Looking at the listing, state how many of its lines contain the string "Azerbaijan". Write only the number.

********************

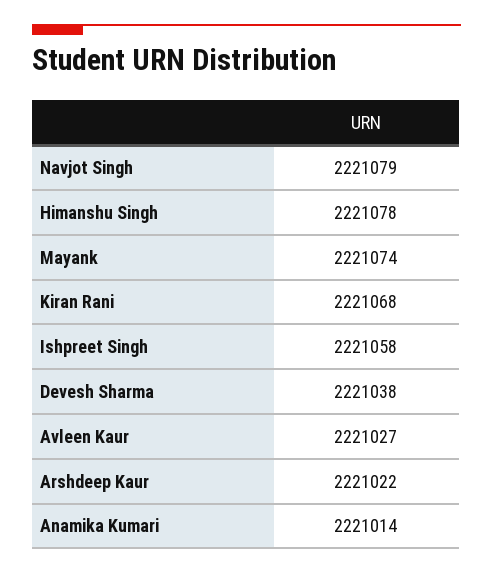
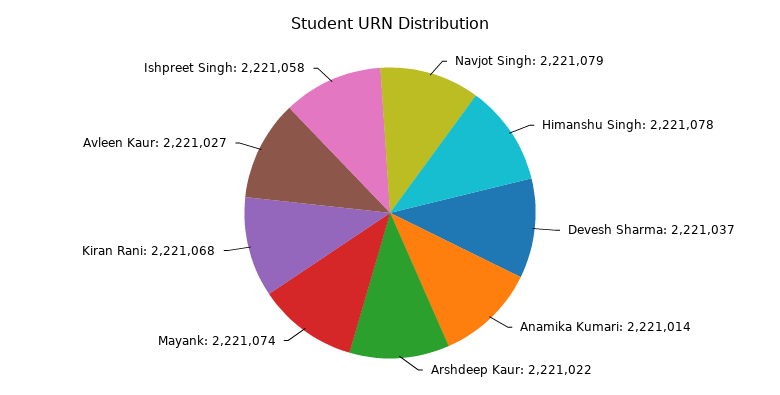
Devesh Sharma: 2221038 -> 2221037

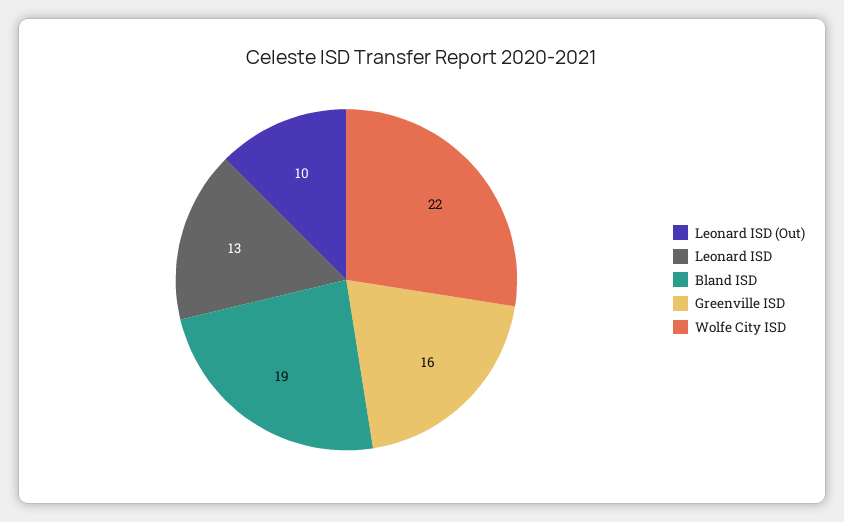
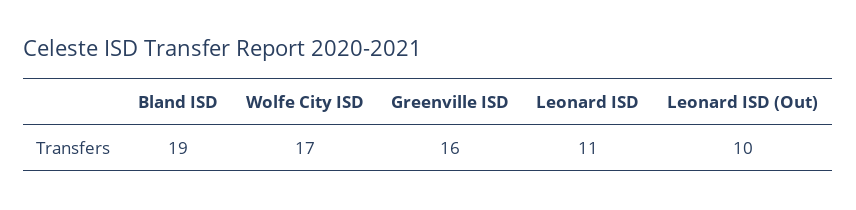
Leonard ISD: 13 -> 11
Wolfe City ISD: 22 -> 17

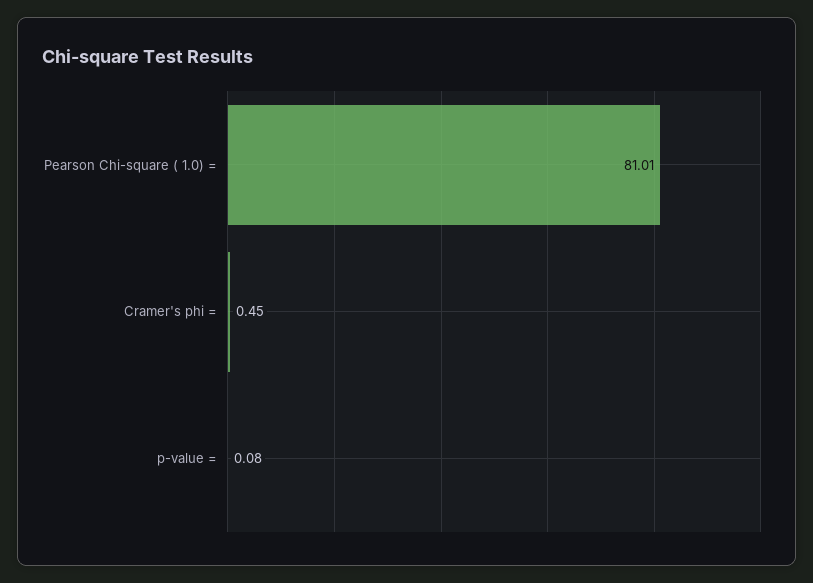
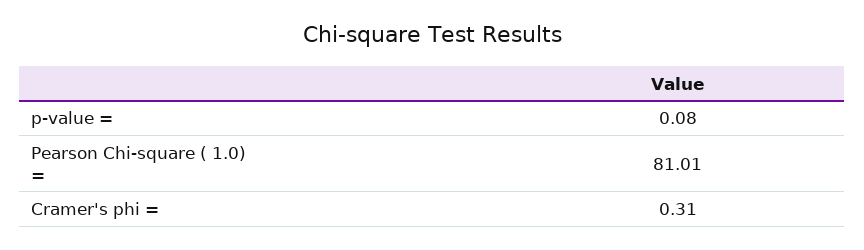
Cramer's phi =: 0.45 -> 0.31

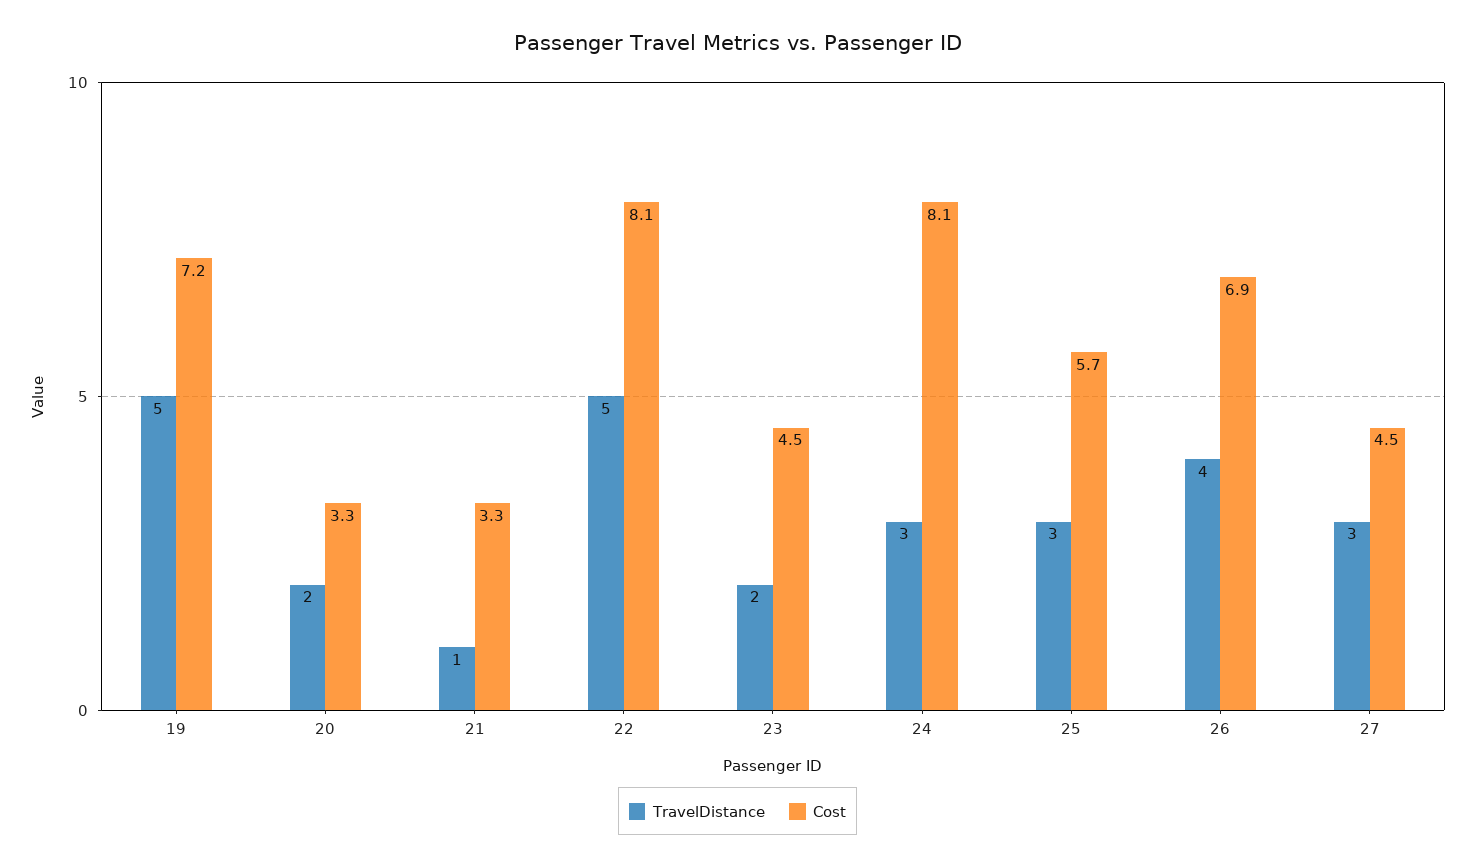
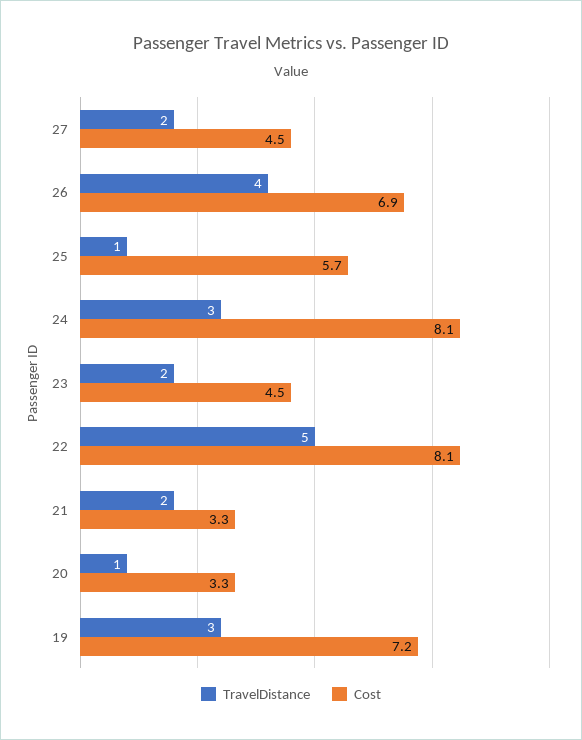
TravelDistance, 19: 5 -> 3
TravelDistance, 20: 2 -> 1
TravelDistance, 21: 1 -> 2
TravelDistance, 25: 3 -> 1
TravelDistance, 27: 3 -> 2

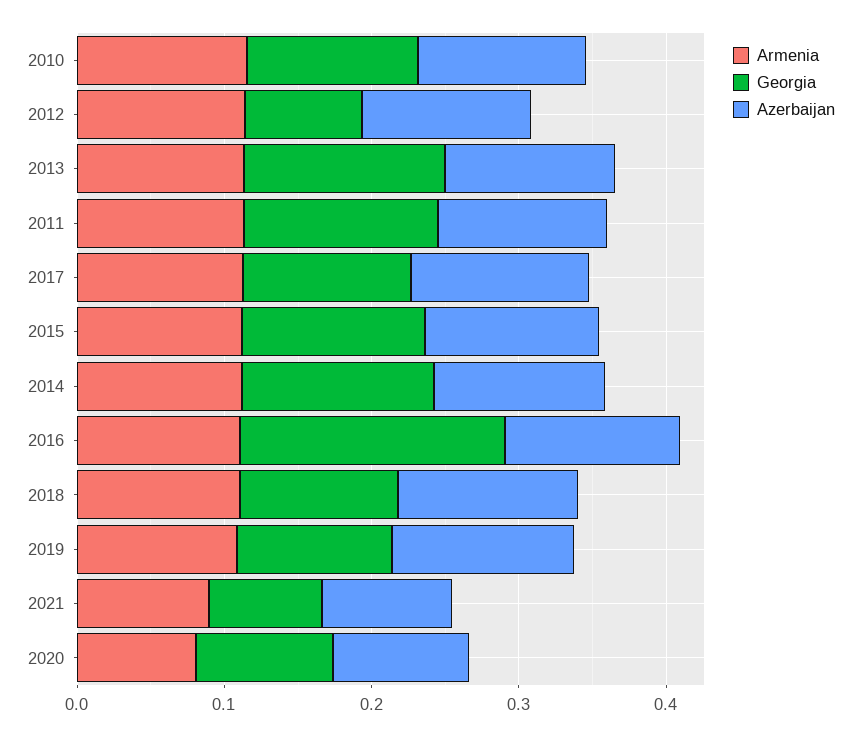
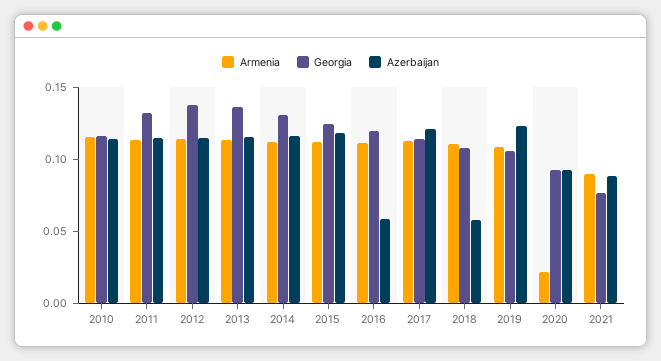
Georgia, 2012: 0.08 -> 0.14
Georgia, 2016: 0.18 -> 0.12
Azerbaijan, 2016: 0.12 -> 0.06
Azerbaijan, 2018: 0.12 -> 0.06
Armenia, 2020: 0.08 -> 0.02

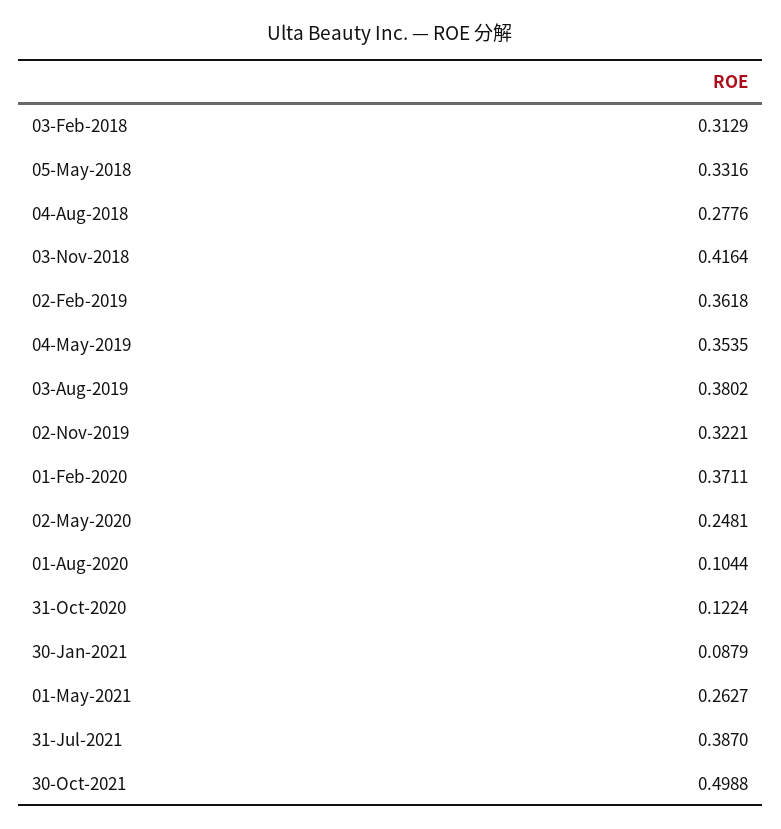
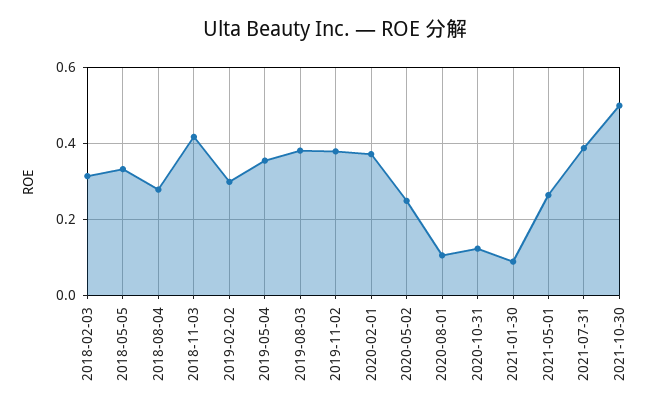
02-Feb-2019: 0.3618 -> 0.3
02-Nov-2019: 0.3221 -> 0.38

********************

Solution below:
2